In my previous post I mentioned how I had only experienced Rent for the first time at the end of last year, and mentioned the backlash I would get from some within the LGBT community for saying so. This is something I find fascinating about the LGBT community, that, beyond the fact that it is bound by sexuality there is an entire culture attached to it, which there is an expectation to explore. This is something which I feel is encouraged quite assertively by the community to the point where those who are new to it often end up with a reading list or a watch list with books, movies, and TV shows they're expected to go and consume.
In the UK the first few examples of this that I came across were centred around LGBT themed movies. I don't mean Hollywood productions like Brokeback Mountain - a movie which for the record I hated because it was promoted heavily as an LGBT movie yet I felt it wasn't aimed at LGBT people at all - that was a movie for straight people really. No I mean Indie movies from decades passed and more recently from studios like TLA Releasing who focus on LGBT themed productions.

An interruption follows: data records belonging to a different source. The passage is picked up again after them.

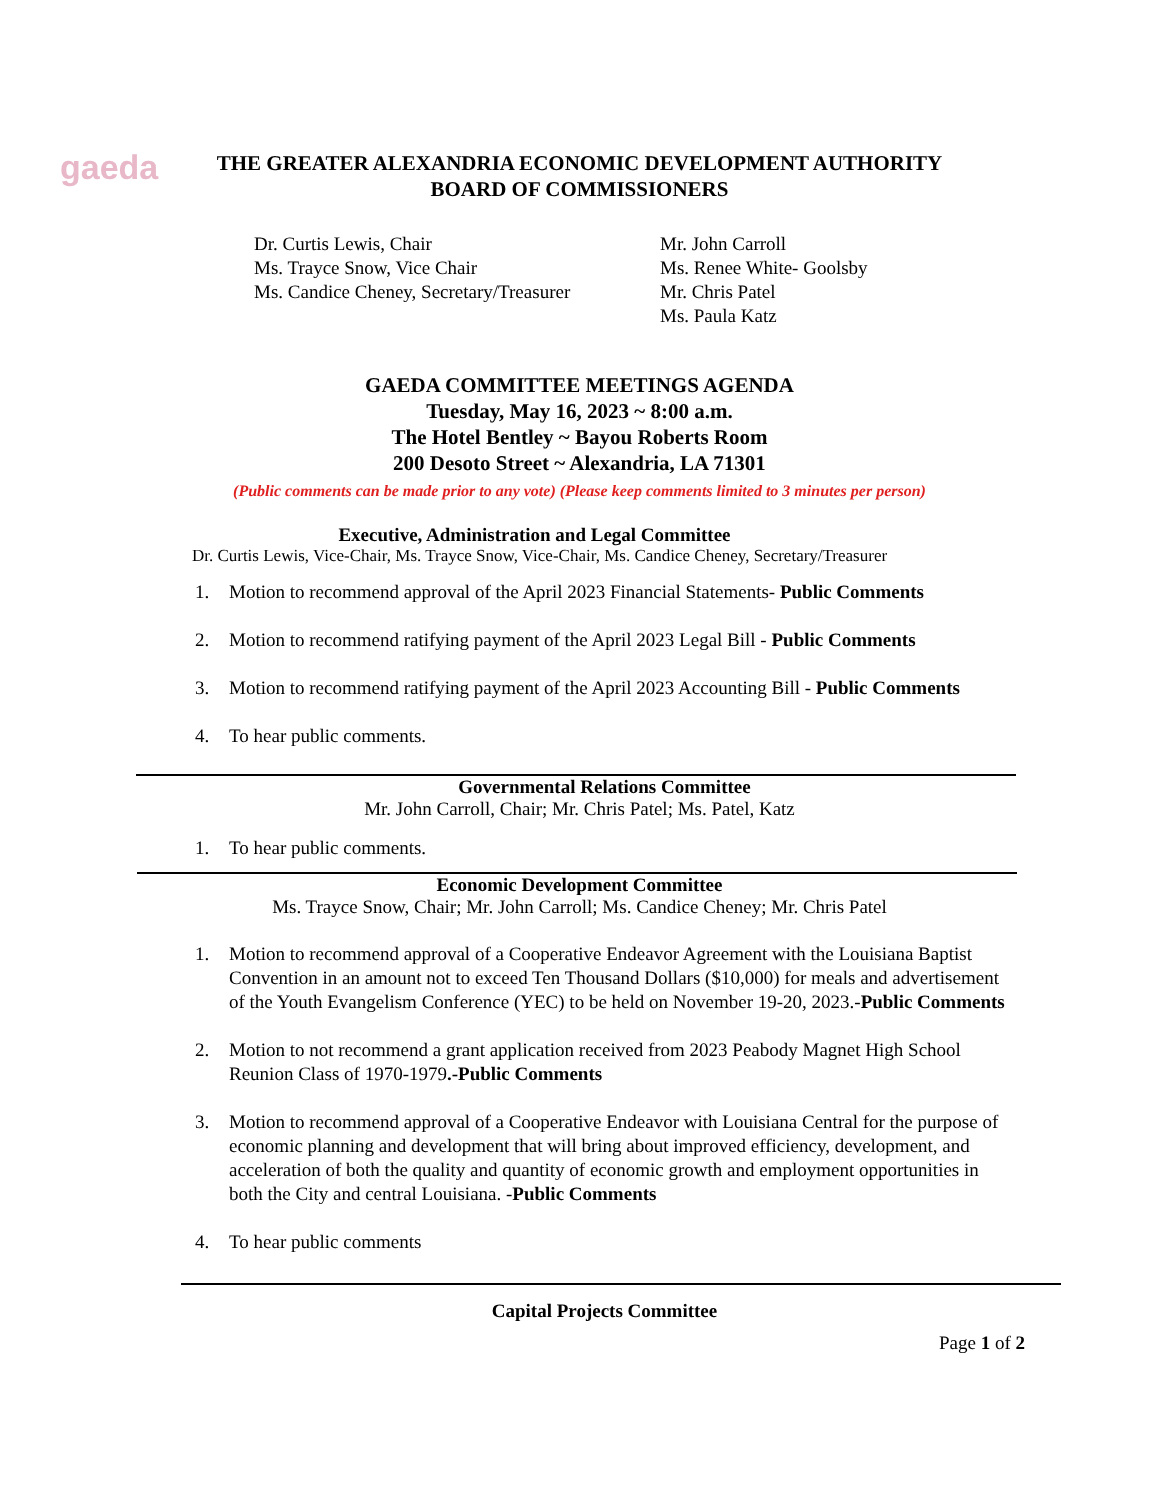gaeda
THE GREATER ALEXANDRIA ECONOMIC DEVELOPMENT AUTHORITY
BOARD OF COMMISSIONERS
Dr. Curtis Lewis, Chair
Ms. Trayce Snow, Vice Chair
Ms. Candice Cheney, Secretary/Treasurer
Mr. John Carroll
Ms. Renee White- Goolsby
Mr. Chris Patel
Ms. Paula Katz
GAEDA COMMITTEE MEETINGS AGENDA
Tuesday, May 16, 2023 ~ 8:00 a.m.
The Hotel Bentley ~ Bayou Roberts Room
200 Desoto Street ~ Alexandria, LA 71301
(Public comments can be made prior to any vote) (Please keep comments limited to 3 minutes per person)
Executive, Administration and Legal Committee
Dr. Curtis Lewis, Vice-Chair, Ms. Trayce Snow, Vice-Chair, Ms. Candice Cheney, Secretary/Treasurer
1. Motion to recommend approval of the April 2023 Financial Statements- Public Comments
2. Motion to recommend ratifying payment of the April 2023 Legal Bill - Public Comments
3. Motion to recommend ratifying payment of the April 2023 Accounting Bill - Public Comments
4. To hear public comments.
Governmental Relations Committee
Mr. John Carroll, Chair; Mr. Chris Patel; Ms. Patel, Katz
1. To hear public comments.
Economic Development Committee
Ms. Trayce Snow, Chair; Mr. John Carroll; Ms. Candice Cheney; Mr. Chris Patel
1. Motion to recommend approval of a Cooperative Endeavor Agreement with the Louisiana Baptist Convention in an amount not to exceed Ten Thousand Dollars ($10,000) for meals and advertisement of the Youth Evangelism Conference (YEC) to be held on November 19-20, 2023.-Public Comments
2. Motion to not recommend a grant application received from 2023 Peabody Magnet High School Reunion Class of 1970-1979.-Public Comments
3. Motion to recommend approval of a Cooperative Endeavor with Louisiana Central for the purpose of economic planning and development that will bring about improved efficiency, development, and acceleration of both the quality and quantity of economic growth and employment opportunities in both the City and central Louisiana. -Public Comments
4. To hear public comments
Capital Projects Committee
Page 1 of 2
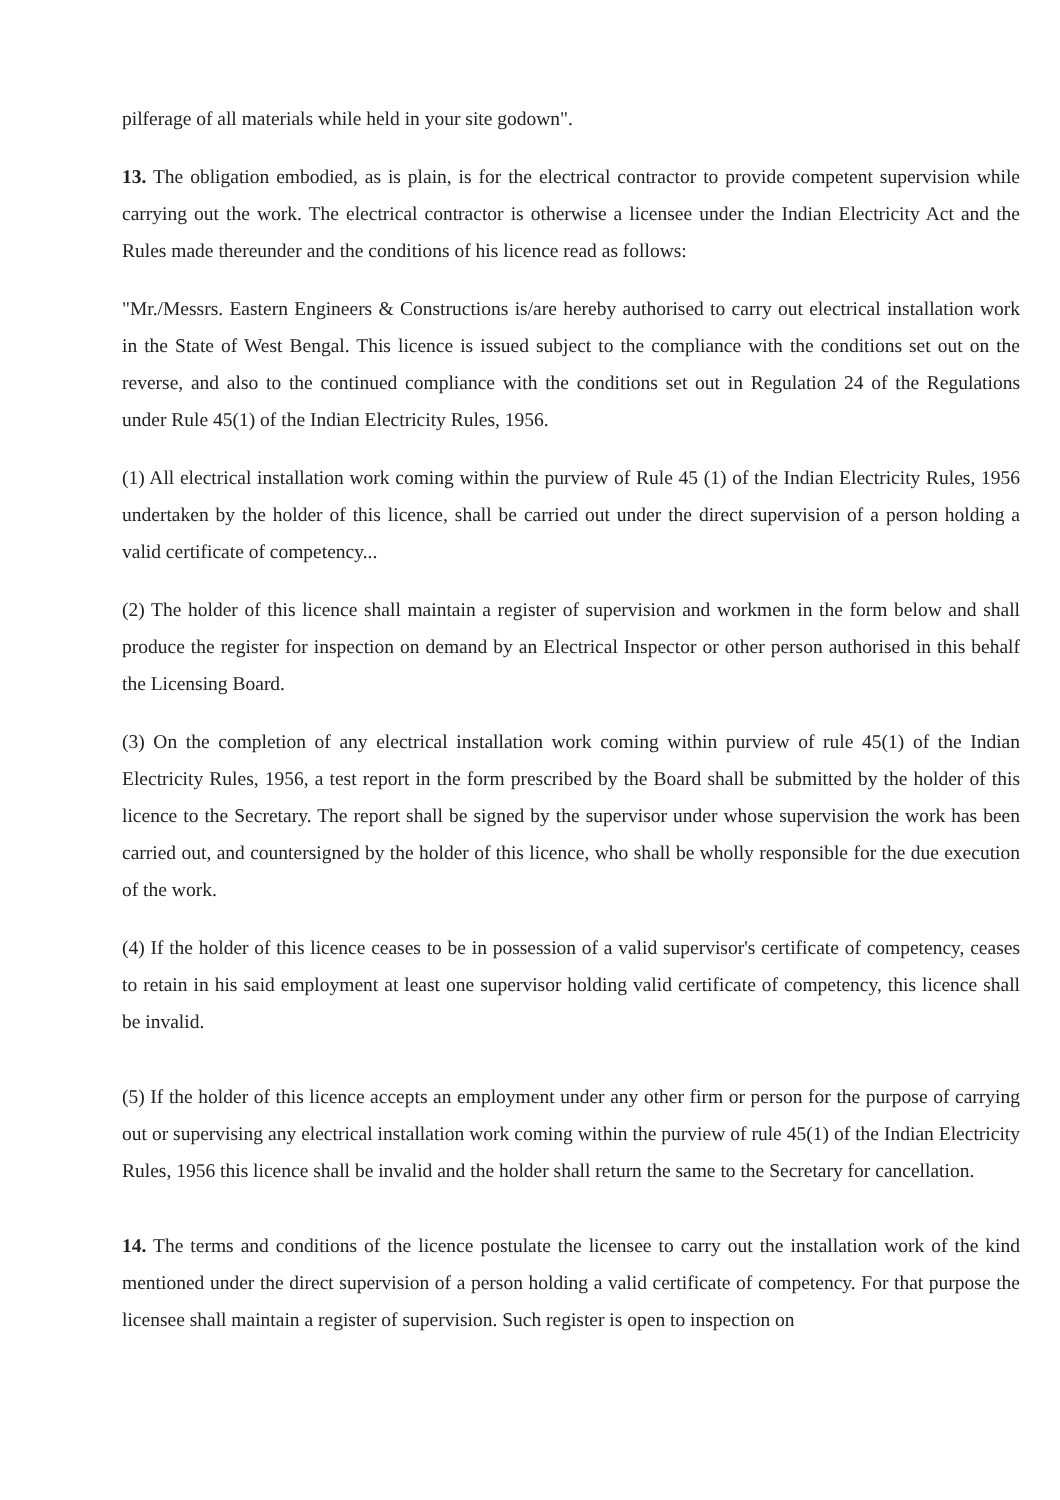pilferage of all materials while held in your site godown".
13. The obligation embodied, as is plain, is for the electrical contractor to provide competent supervision while carrying out the work. The electrical contractor is otherwise a licensee under the Indian Electricity Act and the Rules made thereunder and the conditions of his licence read as follows:
"Mr./Messrs. Eastern Engineers & Constructions is/are hereby authorised to carry out electrical installation work in the State of West Bengal. This licence is issued subject to the compliance with the conditions set out on the reverse, and also to the continued compliance with the conditions set out in Regulation 24 of the Regulations under Rule 45(1) of the Indian Electricity Rules, 1956.
(1) All electrical installation work coming within the purview of Rule 45 (1) of the Indian Electricity Rules, 1956 undertaken by the holder of this licence, shall be carried out under the direct supervision of a person holding a valid certificate of competency...
(2) The holder of this licence shall maintain a register of supervision and workmen in the form below and shall produce the register for inspection on demand by an Electrical Inspector or other person authorised in this behalf the Licensing Board.
(3) On the completion of any electrical installation work coming within purview of rule 45(1) of the Indian Electricity Rules, 1956, a test report in the form prescribed by the Board shall be submitted by the holder of this licence to the Secretary. The report shall be signed by the supervisor under whose supervision the work has been carried out, and countersigned by the holder of this licence, who shall be wholly responsible for the due execution of the work.
(4) If the holder of this licence ceases to be in possession of a valid supervisor's certificate of competency, ceases to retain in his said employment at least one supervisor holding valid certificate of competency, this licence shall be invalid.
(5) If the holder of this licence accepts an employment under any other firm or person for the purpose of carrying out or supervising any electrical installation work coming within the purview of rule 45(1) of the Indian Electricity Rules, 1956 this licence shall be invalid and the holder shall return the same to the Secretary for cancellation.
14. The terms and conditions of the licence postulate the licensee to carry out the installation work of the kind mentioned under the direct supervision of a person holding a valid certificate of competency. For that purpose the licensee shall maintain a register of supervision. Such register is open to inspection on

Some of these movies are good, some are okay, and some are really crap. Regardless they are part of a culture that you're expected to explore and form opinions of as an LGBT person and hold as points of reference. To an extent the same applies to music produced by any artist regarded as a Gay Icon, and in recent years it has also extended to productions made by LGBT-centric networks. The latter gives rise to shows like RuPaul's Drag Race which if you're an LGBT person who has never seen it will typically elicit a jaw drop from most people part of "the scene" with some expression of bewilderment and possible expletives.
Whilst having a culture centred around a community is not a bad thing, there has to be a question of whether someone actually wants to be part of that culture just because they are "eligible" to be a member of that community. By that I mean there has to be a certain level of awareness that LGBT people are not all the same. You will find LGBT people who love a particular singer who has never been considered a gay icon, and who might not like the singers that are. For a culture that once used the word Queer in reclamation to express pride in diversity and difference, it does at times seem overly enthusiastic with the concept of conformity. "I have to wear black to be non-conformist, all non-conformists wear black"
I ran a blog at one point, now deleted, which had a series of reviews of LGBT themed movies. Those reviews were written when I was younger and I was journeying through this world that was new to me. The reason I stopped writing reviews for it was because at a certain point it really did feel like "if you've seen one you've seen them all" - LGBT themed movies seemed to rehash the same story over and over with different characters, different settings, but same story. Either perpetually feeling lonely then finding the one, or a coming out story, or not feeling part of the ether, disillusioned with life. These movies often lacked the diversity that they were supposed to show because mainstream media would not.
Ironically as mainstream media started to embrace LGBT characters and start showing them in a wider range of settings and environments, some within the LGBT community protested this as assimilation. That LGBT culture was being destroyed by attempts to remove focus from the fact someone is LGBT and place them in a role where that aspect of their life would feature to a minor extent but beyond that the character was "normal" - I hate that word but it's the only word I can think of to describe this mentality.
The middle-ground I would like to see here is for both to grow in tandem but it seems as one grows the other shrinks. What once inspired me, watching LGBT themed movies depicting LGBT characters' lives now bores me as it becomes generic. Some of the LGBT movies which were the most outstanding for me ended up being serialised, for some, sequels were written, some became trilogies. One in particular annoyed me, called Bear City, which depicted an LGBT love story that centred around the Bear community and the idea that you don't have to be a twink to find love if you are gay - this promoted a very positive message but not content with letting the work stand on its own, it was made into a trilogy and to be quite blunt the second and third instalment were shit. Which made me feel like the only reason it was extended into a trilogy was not to spread a message but to cash in on the modest success of the first movie.
This is the problem I have with the direction LGBT movies are moving - they're not movies made to represent the LGBT community they are movies made for the LGBT community to consume. It's not about community it's about commerce. It's not done out of necessity through Indie studios because mainstream media won't produce it, instead it's done to specifically market a production to the LGBT community. This is essentially equivalent to a small forum online centred around a community moving from a place for people to engage, to being one loaded with advertisements directed at the members interests. We are no longer a community to this industry we are a commodity.